The Half Hidden Castle
Taken from the high bank of the outer bailey, you can see the inner bailey with its ditch.(1) Inside the bailey is the church, (4) and to the right of the church, the motte. (2)
Castlethorpe’s earthworks are well known, but it’s hard to work out the layout of the castle from the great ditches in the field behind the church.
The high mound of the motte where the keep once stood is obvious enough, but half the castle is hidden beneath the modern village, unless you know where to look and what to look for.
First, what are we looking for? Hanslope Castle, as it was once known, had a nearly circular inner bailey with the motte and the keep inside it. A much bigger outer bailey, nearly rectangular, surrounded it.
The castle covered nearly 20 acres.
It was a wooden castle. The baileys were each surrounded by a ditch, a wooden palisade, and a bank with a wall walk on top. There was a gatehouse in each one.
The castle. Numbers in the photo captions refer to the numbers on this plan.

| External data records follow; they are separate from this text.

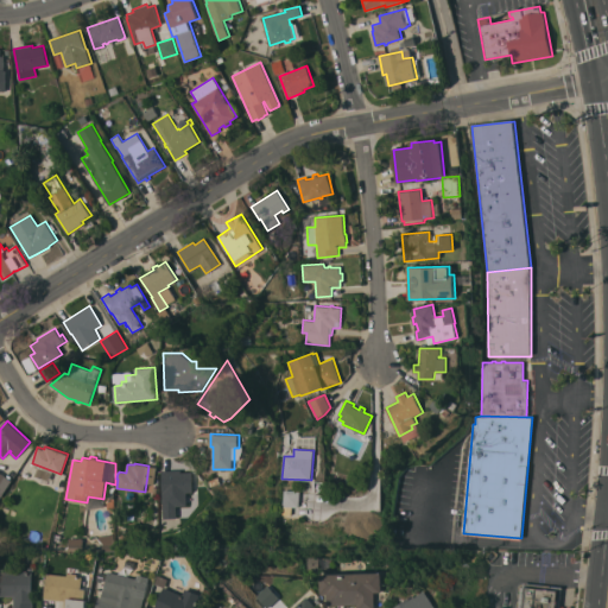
[(181,469),(182,472),(192,472),(194,493),(182,493),(183,500),(184,500),(179,510),(166,511),(166,508),(163,504),(160,504),(160,488),(163,488),(163,470),(181,469)]
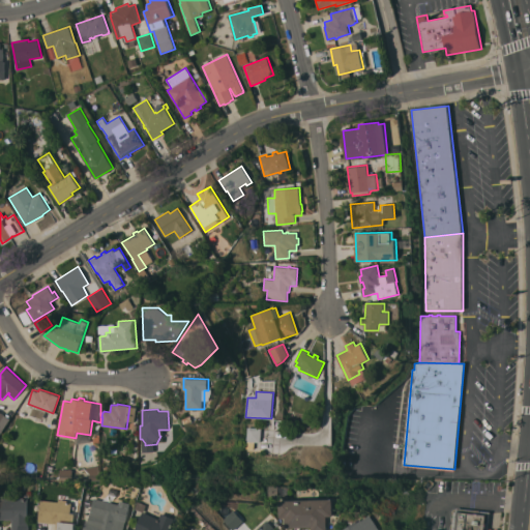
[(0,411),(10,418),(1,434),(0,433),(0,411)]
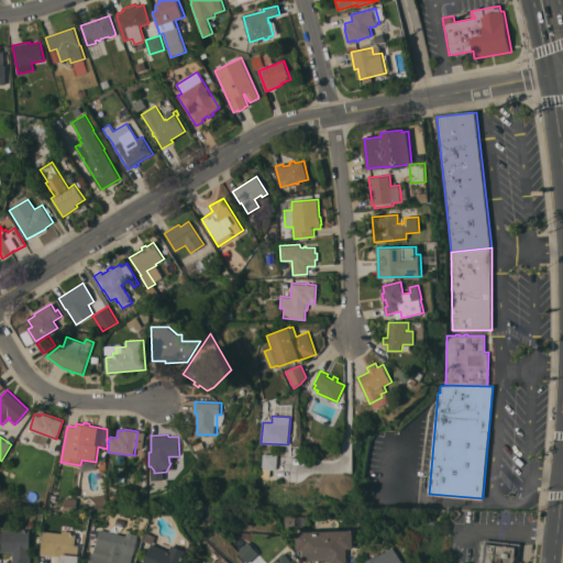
[(277,470),(262,468),(263,453),(278,454),(277,470)]
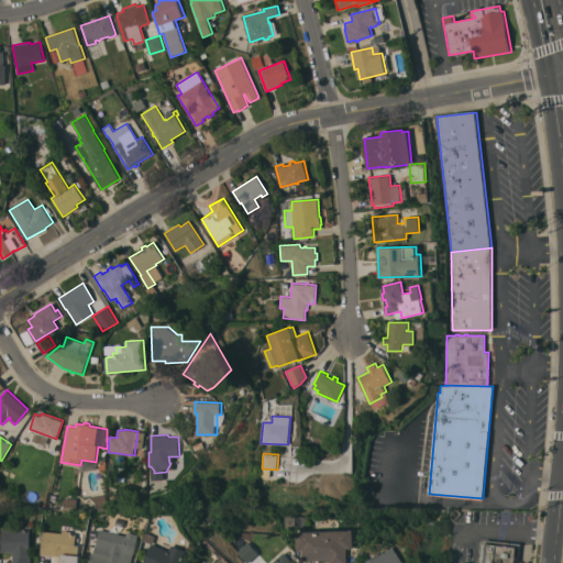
[(106,510),(92,510),(92,505),(89,499),(90,498),(91,497),(106,494),(106,510)]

The view from the motte, (2) looking West. Taken in 2009.
The outer bailey ditch, looking North East. Taken from the corner of the outer bailey. (6). There's a way out of the field here.
The site of the outer gatehouse (8) was between the village hall and the pub. You can see the church (4) in the background.
South Street runs along the site of the outer bailey ditch. This is the West end (9a) and the outer gatehouse was just round the corner.
There are earthworks in the field at the South East corner of the outer bailey. (9b)
Taken from just inside the outer postern gate (7) in North Street. The Eastern edge of the inner bailey is just beyond the gate to the field.
Building and Destruction
The castle was built in stages. First was a fortified homestead, built not long after 1066 AD and occupied by a Norman supporter, Winemar the Fleming.
It was roughly circular, and there was a hall, a gatehouse, and other buildings including a church.
In around 1140 the castle was strengthened by the owners, the Maudit family. This was because of the civil war known as The Anarchy, between 1138 and 1153. It was fought between King Stephen and his cousin the Empress Matilda, for the English throne. The Maudit family supported the Empress.
The motte (French for mound) was built, probably with soil obtained by deepening the existing ditch. The wooden keep was built on top. This meant that the area inside the ditch was now a bailey; this was a motte and bailey castle. From the keep, a watch could be kept on the Ouse valley and on Watling Street.
In around 1190 a new church was built on the same site as the old one, inside the bailey. The nave and the North arcade (of two arches) of the present church date from that time.
The North ditch of the inner bailey, in 2009. This was taken from what might have been an earth causeway to the inner gatehouse (1)
The large outer bailey was probably constructed around 1210. It was war again, this time between many of the English barons, and King John.
Robert Maudit, baron of Hanslope, was against the king. In 1215 Faulkes de Breauté, King John’s general, attacked the wooden castle and destroyed it, and took the manor of Hanslope for himself. That was the end of the castle.
In 1537 stone was taken from the castle ruins to “help build the bowlying aley for Henry VIII at The Great House in Grafton” That was Grafton Regis, four miles away in Northamptonshire. So some parts of the castle were stone, not wood.
The banks on the other side of the railway line are most likely from a 13th Century garden.